● Quoted passage:

------------------------------------------------

A block of Kingboard Laminates shares changed hands on Tuesday, marking the latest in a string of sell-downs in Hong Kong-listed companies. However, this wasn’t a case of an external shareholder trimming its stake, but rather a reallocation of capital within the Kingboard group. The seller was a wholly owned subsidiary of Kingboard Chemical Holdings, which is the parent and controlling shareholder of Kingboard Laminates.
The upsized deal raised a combined HK$1.71 billion ($220 million) and saw Kingboard Chemicals’ stake drop to about 66% from 73.5%.
The increase in the freefloat from below 27% to 34% helped attract demand for the share sale both from existing shareholders, who welcomed the greater liquidity, and from high-quality long-only funds that were new to the stock. For the latter, the placement was a rare opportunity to get a meaningful position in the stock, given that it is normally quite thinly traded – the deal accounted for about 50 days’ worth of trading, based on the average daily turnover over the past six months, or as much as 75 days’ worth if looking only at the past month.
The share price has also performed well over the past two-and-a-half months, gaining 33% since its latest trough on July 5, and all the analysts who cover the stock, according to Bloomberg, have either a buy or outperform rating on it. Kingboard Laminates is involved in the manufacturing and sale of laminates, which are used primarily in low-end electronic products like toys and clock radios. It also produces a lot of the components and raw materials that go into the making of these laminates.
The deal was fully covered within about 30 minutes of launch, but was kept open to allow US-based accounts to have a chance to participate as well. In all, more than 30 investors participated.

------------------------------------------------

● Material supplied:
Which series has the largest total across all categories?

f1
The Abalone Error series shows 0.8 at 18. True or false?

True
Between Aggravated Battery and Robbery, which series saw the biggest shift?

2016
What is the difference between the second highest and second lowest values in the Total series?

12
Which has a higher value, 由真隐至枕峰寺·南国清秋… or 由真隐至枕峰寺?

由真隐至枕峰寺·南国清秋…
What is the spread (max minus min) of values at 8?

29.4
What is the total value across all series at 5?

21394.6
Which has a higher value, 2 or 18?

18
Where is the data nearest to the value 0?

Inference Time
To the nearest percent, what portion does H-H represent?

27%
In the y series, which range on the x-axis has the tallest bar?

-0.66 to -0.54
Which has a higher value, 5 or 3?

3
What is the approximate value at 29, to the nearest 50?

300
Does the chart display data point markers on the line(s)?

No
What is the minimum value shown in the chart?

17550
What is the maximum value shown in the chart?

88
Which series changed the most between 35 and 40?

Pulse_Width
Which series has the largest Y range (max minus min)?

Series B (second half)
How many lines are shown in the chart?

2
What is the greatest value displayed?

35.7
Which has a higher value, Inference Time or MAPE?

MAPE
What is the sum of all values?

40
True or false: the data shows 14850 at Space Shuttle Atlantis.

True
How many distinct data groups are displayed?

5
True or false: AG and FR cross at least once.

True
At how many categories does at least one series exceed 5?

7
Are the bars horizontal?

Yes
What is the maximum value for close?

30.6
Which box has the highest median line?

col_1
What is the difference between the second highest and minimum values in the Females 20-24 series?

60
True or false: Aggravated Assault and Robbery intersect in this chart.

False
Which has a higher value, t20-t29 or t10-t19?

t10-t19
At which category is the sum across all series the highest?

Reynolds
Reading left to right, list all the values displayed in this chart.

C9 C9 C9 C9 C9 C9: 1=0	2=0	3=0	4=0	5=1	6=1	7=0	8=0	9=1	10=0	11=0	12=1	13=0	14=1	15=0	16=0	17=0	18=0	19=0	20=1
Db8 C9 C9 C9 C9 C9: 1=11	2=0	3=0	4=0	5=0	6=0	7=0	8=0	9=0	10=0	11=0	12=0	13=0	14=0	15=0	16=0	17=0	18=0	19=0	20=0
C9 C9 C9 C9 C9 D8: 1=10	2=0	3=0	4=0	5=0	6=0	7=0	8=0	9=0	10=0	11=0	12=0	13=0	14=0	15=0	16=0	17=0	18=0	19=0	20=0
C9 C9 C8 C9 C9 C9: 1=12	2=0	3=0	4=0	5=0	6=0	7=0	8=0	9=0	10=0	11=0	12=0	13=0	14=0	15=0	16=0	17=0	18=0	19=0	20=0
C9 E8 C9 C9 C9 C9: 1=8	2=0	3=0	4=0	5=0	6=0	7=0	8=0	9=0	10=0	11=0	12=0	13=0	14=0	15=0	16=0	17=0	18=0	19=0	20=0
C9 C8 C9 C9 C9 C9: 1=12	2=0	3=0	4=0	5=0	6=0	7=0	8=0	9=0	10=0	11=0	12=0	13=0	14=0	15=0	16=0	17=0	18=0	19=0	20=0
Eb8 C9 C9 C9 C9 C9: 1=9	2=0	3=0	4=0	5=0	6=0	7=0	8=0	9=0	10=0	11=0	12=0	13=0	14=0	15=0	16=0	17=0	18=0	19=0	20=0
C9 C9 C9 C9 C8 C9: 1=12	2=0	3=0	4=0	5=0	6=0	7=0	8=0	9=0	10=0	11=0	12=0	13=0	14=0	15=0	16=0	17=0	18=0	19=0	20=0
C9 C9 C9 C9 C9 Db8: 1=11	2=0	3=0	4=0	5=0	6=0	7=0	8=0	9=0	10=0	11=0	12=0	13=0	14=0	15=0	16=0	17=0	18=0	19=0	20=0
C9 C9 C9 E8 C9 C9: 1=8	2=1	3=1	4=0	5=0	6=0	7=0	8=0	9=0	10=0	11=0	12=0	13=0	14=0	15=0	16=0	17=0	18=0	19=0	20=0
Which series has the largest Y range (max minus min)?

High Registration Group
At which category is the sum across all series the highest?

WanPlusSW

------------------------------------------------

● Tasks to carry out:
**1)** Rewrite the records starting at the line containing "-0.66 to -0.54" and ending at the line containing "Which series changed", putting "graph" wherever "chart" appears and leaving everything else unchanged.
**2)** Write the next part of the article on the Kingboard Laminates share sale, following on from its final sentence.

● Exercise results:
**1)**
-0.66 to -0.54
Which has a higher value, 5 or 3?

3
What is the approximate value at 29, to the nearest 50?

300
Does the graph display data point markers on the line(s)?

No
What is the minimum value shown in the graph?

17550
What is the maximum value shown in the graph?

88
Which series changed the most between 35 and 40?

**2)**
The seller offered 150 million shares with an option to sell a further 75 million in case of demand. That 50% upsize option was exercised in full, resulting in a total deal size for 225 million shares, or 7.5% of the outstanding share capital.
The level of demand also allowed the shares to be priced in the upper half of the price range at HK$7.60, which was equal to a 4.9% discount to Tuesday’s closing price of HK$7.99. The shares were offered in a range between HK$7.40 and HK$7.75, or at a discount of 3% to 7.4%.
The stock did well in the wake of the deal too, falling just 1% on Wednesday from the previous day’s close to a finish of HK$7.91 – well above the HK$7.60 placement price. The Hong Kong stock market was closed yesterday for the mid-autumn festival.
Meanwhile, Kingboard Chemical, which is also listed in Hong Kong, said it would make a capital gain of approximately HK$912 million from the sale. It will use the net proceeds to expand its production capacity and for general working capital.
The deal was arranged by CLSA, which on Friday last week completed a secondary share placement in Philippine-listed Metro Pacific Investments (MPI) together with joint bookrunner UBS. That deal too has already made money for investors.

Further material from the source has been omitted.